GLENWOOD SPRINGS | Sunlight Mountain Ski Resort might very well be celebrating its 70th anniversary this winter, instead of its 50th, were it not for a deal the city of Glenwood Springs struck with the Vanderhoof family back in the late 1940s to close Sunlight’s predecessor, Holliday Hill.

At the time, the city was working with an investor to reopen the 1930s-era Red Mountain ski area just outside of town, which had been idled during World War II.

“My dad (Roy Vanderhoof) and brother (John) tried to convince them that a ski area with a base elevation of 5,800 feet would never be successful,” Don Vanderhoof, one of the original investors in Sunlight, recalled in an interview with the Post Independent last week.

“Finally, our family relented and we closed Holliday Hill,” said Don Vanderhoof who, as a high school student in 1946 and ’47, would spend his weekends running the Holliday Hill rope tow, powered by a 1935 Dodge pickup truck engine.

Red Mountain became Glenwood’s backyard winter playground throughout the 1950s. But, just as the Vanderhoofs had predicted, it suffered from an inadequate base depth to have a very long season, and an outright lack of snow in drier years.

By comparison, Sunlight, located just across Four Mile Creek from where Holliday Hill had operated, stretches from 7,900 feet at its base to almost 9,900 feet at the top of Compass Mountain, where today’s Primo lift drops skiers and snowboarders. It would prove to be a much better location for a ski area.

Glenwood Springs native Russ Brown has already logged over 31 days skiing at Sunlight this season, including eight days in a row through last week.

“I don’t remember doing that in 45 years of skiing,” said Brown, who recalls his high school days in the 1970s gazing out the classroom window at the snow falling and wishing he was up skiing.

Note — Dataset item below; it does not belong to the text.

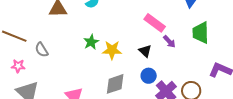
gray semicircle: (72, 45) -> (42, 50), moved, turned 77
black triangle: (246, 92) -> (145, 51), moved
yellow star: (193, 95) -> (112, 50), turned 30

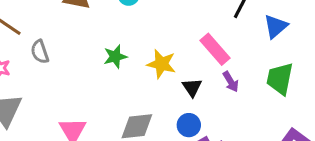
yellow star: (112, 50) -> (161, 64), moved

“I used to hitch rides up to Sunlight before I was old enough to drive myself,” he recalled. “There was this one gal who drove an old Willys Jeep with no top on it who would always stop and give me a ride. I’d be frozen by the time I got there, but it was a ride.”

POST-WAR BEGINNINGS

Holliday Hill came about as an indirect result of the end of World War II.

John Vanderhoof, the future governor of Colorado who at the time owned Van’s Sporting Goods in Glenwood Springs with his father, learned that Camp Hale near Leadville, the wartime training grounds of the famed 10th Mountain Division, was getting rid of all its old military skis for “next to nothing,” said Don Vanderhoof.

“My brother went up to Leadville and bought a whole bunch of the skis, but they didn’t sell too well,” he said, recalling that the heavily cambered skis were made for 175- to 200-pound soldiers carrying 100-pound packs, and didn’t work so well for the average 150-pound skier.

“We ended up with a lot of firewood.”

But it did get the family thinking about starting a ski area somewhere near Glenwood Springs. After talking with the Forest Service, they settled on the modestly sloped meadow near the old Sunlight mine that came to be known as Holliday Hill.

“Being a young, strong teenager, I was put to work cutting down a lot of trees as we prepared the slopes for that first year,” Vanderhoof said. “Those first two years we just had the rope tow, but we had plans to put in a T-bar lift that would have doubled the length.”

Instead, they shut down in order to give Red Mountain a fighting chance.

By 1966, it was time to give Sunlight its shot. Vanderhoof was right there along with founding investors John Higgs and Floyd Diemoz, who with his father, Adolph, built the base lodge that still stands today.

The location was a natural for a ski area, said Diemoz, who had spent his high school years on the slopes at Red Mountain.

With Aspen Mountain, better known as Ajax by locals, already well-established after it opened in 1946, and its neighbor Aspen Highlands only about eight years old, Sunlight came along rather quickly about the same time as Snowmass was being planned and developed.

“Sunlight was quite marginal in terms of profit, but it limped along and built a strong following,” Diemoz said. “It was appreciated by the locals, and a lot of effort went into making sure it kept going. I’m glad it’s still there, and that it’s still wonderful.”

This year marked the 30th anniversary of Sunlight’s Skier Appreciation Day, where proceeds from discounted lift tickets go to local charities. Over the decades, more than $200,000 has been raised for community organizations.

What separates Sunlight, Long says, is “that special feeling that you don’t get at the larger ski operations that have grown and grown. The people who started skiing back in the ’60s and ’70s, they cherish those moments of the small, friendly atmosphere.”